Kate jenning’s moral hazard
The release of Kate Jennings’s second novel, Moral Hazard, comes at a time of highly emotive and politicised debate about euthanasia in Australia. Also fitting to its subject matter, Moral Hazard arrives on the heels of Iris, a film about the late Iris Murdoch who had Alzheimer’s disease in the last few years of her life. Jennings, whose novel takes on both euthanasia and Alzheimer’s, couldn’t have hoped for a more opportune release date.
One can only speculate as to how much of the story is autobiographical. Jennings, like her protagonist Cath, is an Australian who worked as a speech writer in several Wall Street banks during the early 1990s. And Jennings’s husband Bob Cato died of complications of Alzheimer’s disease aged 75.
Cath commutes between two worlds of dementia. By day she works as a speech writer at Niedecker Benecker, a fictional Wall Street investment bank; and by night she looks after her much older husband, Bailey (a likely allusion to John Bayley, author of the controversial Murdoch biography), who is suffering from Alzheimer’s disease. Both worlds are awful.

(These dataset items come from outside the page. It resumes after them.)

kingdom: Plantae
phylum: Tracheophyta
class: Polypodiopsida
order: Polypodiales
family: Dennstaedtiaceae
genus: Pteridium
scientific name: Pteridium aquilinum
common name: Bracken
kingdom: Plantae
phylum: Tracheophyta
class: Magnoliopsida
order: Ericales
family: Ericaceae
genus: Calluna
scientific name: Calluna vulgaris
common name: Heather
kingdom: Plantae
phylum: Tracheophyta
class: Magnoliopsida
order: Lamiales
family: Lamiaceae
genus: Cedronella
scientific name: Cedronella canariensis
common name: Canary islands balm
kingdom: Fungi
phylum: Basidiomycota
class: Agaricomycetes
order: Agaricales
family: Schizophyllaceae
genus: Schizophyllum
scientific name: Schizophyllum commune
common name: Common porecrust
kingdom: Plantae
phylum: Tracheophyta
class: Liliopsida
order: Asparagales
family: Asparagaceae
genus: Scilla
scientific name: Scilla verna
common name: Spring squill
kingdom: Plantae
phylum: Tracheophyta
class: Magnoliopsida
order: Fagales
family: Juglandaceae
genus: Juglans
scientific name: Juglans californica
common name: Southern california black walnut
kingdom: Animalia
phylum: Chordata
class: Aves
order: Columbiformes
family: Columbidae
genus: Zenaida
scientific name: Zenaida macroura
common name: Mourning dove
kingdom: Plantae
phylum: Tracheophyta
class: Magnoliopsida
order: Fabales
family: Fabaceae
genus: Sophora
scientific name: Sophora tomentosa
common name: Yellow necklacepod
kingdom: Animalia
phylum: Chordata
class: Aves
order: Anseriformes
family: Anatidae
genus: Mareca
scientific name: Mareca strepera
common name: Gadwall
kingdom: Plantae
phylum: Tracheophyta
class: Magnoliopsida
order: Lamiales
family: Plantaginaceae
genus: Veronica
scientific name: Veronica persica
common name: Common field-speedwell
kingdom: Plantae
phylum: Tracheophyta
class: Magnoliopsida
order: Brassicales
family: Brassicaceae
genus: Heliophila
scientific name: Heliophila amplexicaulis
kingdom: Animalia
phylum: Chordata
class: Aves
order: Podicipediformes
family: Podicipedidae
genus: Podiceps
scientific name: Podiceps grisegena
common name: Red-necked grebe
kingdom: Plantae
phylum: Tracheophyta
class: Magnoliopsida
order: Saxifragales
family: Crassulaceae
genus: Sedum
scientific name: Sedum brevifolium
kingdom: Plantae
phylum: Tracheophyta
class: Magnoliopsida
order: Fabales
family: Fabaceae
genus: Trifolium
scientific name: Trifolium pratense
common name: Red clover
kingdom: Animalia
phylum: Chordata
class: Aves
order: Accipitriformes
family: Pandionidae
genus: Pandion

Early in the story, we learn that Bailey’s mother had been an outspoken member of the Hemlock Society, the oldest and largest pro-euthanasia organisation in the US. In fact, she had taken her own life rather than enter a nursing home. Before he developed Alzheimer’s, Bailey too had expressed his commitment to “dignity in death”.
But his Alzheimer’s presents a Catch-22: Bailey would need to make his “exit”, not in the extremity of the disease, but early on, while he still has the ability to carry out his own wishes – while he is still mentally competent. But Bailey’s illness progresses swiftly, before Bailey or Cath can contemplate such an action, and the window of opportunity closes.
Still, it takes about seven years for Bailey to “erode like a sandstone statue becoming formless and vague, reduced to a nub”.
Luckily, or so Cath thinks, Bailey has a living will – an advance directive stating he does not want to be connected to life-support merely to delay an inevitable death. Also, Bailey’s medical charts list him as DNR (do not resuscitate), and he has a “health care proxy” nominating Cath to make health care decisions on his behalf. Even so, Bailey’s doctors ignore these instructions and keep him alive with transfusions and antibiotics. Cath, feeling herself responsible to Bailey’s wish for “dignity in death”, is faced with a “moral hazard” she cannot ignore.
Of course, this is not the only “moral hazard” she has to contend with. There’s also Wall Street where, reflects Cath, “women are about as welcome as fleas in a sleeping bag”. Cath, who distinguishes herself as a ’60s-style feminist on page one by quoting from Alice Doesn’t Live Here Anymore, is not enamoured, to say the least.
The result is a schizophrenic sense of disconnection between Cath’s two worlds. There is a sense that the novel needs to be longer to fully explore these rich and harrowing territories.
Life’s tragedies are rarely how we imagine them: they are simultaneously more awful and easier than we anticipate. Nevertheless it seems that, on an emotional level, Jennings’s novel is just short of the mark. She tells her story with an Australian fear of emotion, a detachment bordering on insensitivity that quite often is difficult to comprehend. Stoicism makes Moral Hazard a strong novel, but lack of vulnerability precludes it from being a great one.